**VORLIEGENDER AUSZUG**
####################
Dieser "Mutterboden" sollte ein Art "Oberboden" sein,.. (hat auch einiges an Lehm und Sand,... sieht garnicht sooo schlecht aus).

Es hat sich aber heraus gestellt, dass auch da teilweise spitze Steine und ca. pro 20Liter Eimer IMMER EINE SCHERBE zu finden war,..
habe darauf hin bis heute abend 2x80l Baukübel von Hand durchgesiebt (immer in der Hand zerrieben,,.. :crazy   ehwau,.. sch**ss Arbeit ist ja derzeit nicht trocken zu sieben möglich),..
machte aber Sinn,.. habe auch noch 2 rostige Nägel :evil gefunden,...

Noch ist die Erde nicht im Ufergraben,.. werde morgen schauen, ob ích auch noch an anderer Quelle (ca.20km entfernt) glücklicher werde,..
####################
**ZU PRÜFENDE DATENSÄTZE**

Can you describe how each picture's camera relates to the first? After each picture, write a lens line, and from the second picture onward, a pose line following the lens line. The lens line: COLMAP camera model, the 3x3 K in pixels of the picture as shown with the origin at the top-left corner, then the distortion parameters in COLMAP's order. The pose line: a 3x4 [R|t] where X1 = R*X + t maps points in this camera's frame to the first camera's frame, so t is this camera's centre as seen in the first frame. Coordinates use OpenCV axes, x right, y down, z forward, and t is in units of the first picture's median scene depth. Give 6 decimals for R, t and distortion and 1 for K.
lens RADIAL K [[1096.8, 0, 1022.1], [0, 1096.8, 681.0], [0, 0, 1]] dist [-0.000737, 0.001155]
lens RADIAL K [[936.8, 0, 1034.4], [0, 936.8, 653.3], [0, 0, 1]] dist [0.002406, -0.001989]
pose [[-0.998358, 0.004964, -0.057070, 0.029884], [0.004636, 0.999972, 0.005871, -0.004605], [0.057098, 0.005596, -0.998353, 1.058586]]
####################
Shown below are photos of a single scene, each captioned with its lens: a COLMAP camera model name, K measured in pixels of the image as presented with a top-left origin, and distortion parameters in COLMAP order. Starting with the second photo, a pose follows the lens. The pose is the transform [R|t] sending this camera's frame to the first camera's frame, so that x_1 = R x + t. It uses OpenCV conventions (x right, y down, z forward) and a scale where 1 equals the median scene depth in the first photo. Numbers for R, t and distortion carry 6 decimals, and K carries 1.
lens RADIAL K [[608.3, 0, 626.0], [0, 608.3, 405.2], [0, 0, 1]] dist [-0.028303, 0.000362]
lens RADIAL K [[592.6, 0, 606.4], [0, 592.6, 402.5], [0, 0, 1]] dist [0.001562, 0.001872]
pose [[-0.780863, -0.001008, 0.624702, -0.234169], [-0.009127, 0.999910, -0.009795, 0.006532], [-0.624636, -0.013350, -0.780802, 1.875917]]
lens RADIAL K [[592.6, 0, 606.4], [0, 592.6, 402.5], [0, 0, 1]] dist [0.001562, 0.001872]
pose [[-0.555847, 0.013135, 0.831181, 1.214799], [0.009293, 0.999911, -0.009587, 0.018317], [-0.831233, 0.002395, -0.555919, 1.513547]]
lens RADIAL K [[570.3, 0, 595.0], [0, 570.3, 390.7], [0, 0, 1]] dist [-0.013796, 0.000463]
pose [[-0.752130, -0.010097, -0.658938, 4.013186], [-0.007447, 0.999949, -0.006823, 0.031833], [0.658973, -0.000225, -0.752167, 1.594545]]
####################
**ERFORDERLICHE SCHRITTE**
1. Schreiben Sie aus dem Forenbeitrag über den Mutterboden den Abschnitt von „Es hat sich“ bis „zu sieben möglich),..“ wortgetreu ab.
2. Was war laut dem Forenbeitrag über den Mutterboden etwa in jedem 20-Liter-Eimer zu finden?
3. Führen Sie den Forenbeitrag über den Mutterboden im Anschluss an seinen letzten Satz fort.

**ERGEBNISSE**
1.
Es hat sich aber heraus gestellt, dass auch da teilweise spitze Steine und ca. pro 20Liter Eimer IMMER EINE SCHERBE zu finden war,..
habe darauf hin bis heute abend 2x80l Baukübel von Hand durchgesiebt (immer in der Hand zerrieben,,.. :crazy   ehwau,.. sch**ss Arbeit ist ja derzeit nicht trocken zu sieben möglich),..

2. Immer eine Scherbe.

3.
das Sieben mit einem Gitter mit Loch 1x1cm ist mir doch auf dauer etwas zu nervig...

Aber Mutterboden (ob toll oder nicht) scheint mir das richtige zu sein... (ich brauche auch weniger als 1m^3)

somit sollen ENDLICH am Wochenende die Pflanzen in den Ufergraben.
PS: Marita,.. die Pflanzen AUF dem Damm habe ich letztes Wochenende gesetzt..  

mfG. Micha


----------



## HaMaKi (15. Okt. 2008)

*AW: Blumenerde in den Ufergraben?? (habe keinen Mutterboden mehr) geht das??*



			
				Annett schrieb:
			
		

> ..Sieben ist eine gute Idee... wir waren zu 3 und waren nach nicht mal 1m³ richtig fertig!





			
				Vespabesitzer schrieb:
			
		

> ..Noch ist die Erde nicht im Ufergraben,.. werde morgen schauen, ob ích auch noch an anderer Quelle (ca.20km entfernt) glücklicher werde,..
> das Sieben mit einem Gitter mit Loch 1x1cm ist mir doch auf dauer etwas zu nervig...


...mh, war wohl doch nicht die Bombenidee :? 



			
				Vespabesitzer schrieb:
			
		

> somit sollen ENDLICH am Wochenende die Pflanzen in den Ufergraben.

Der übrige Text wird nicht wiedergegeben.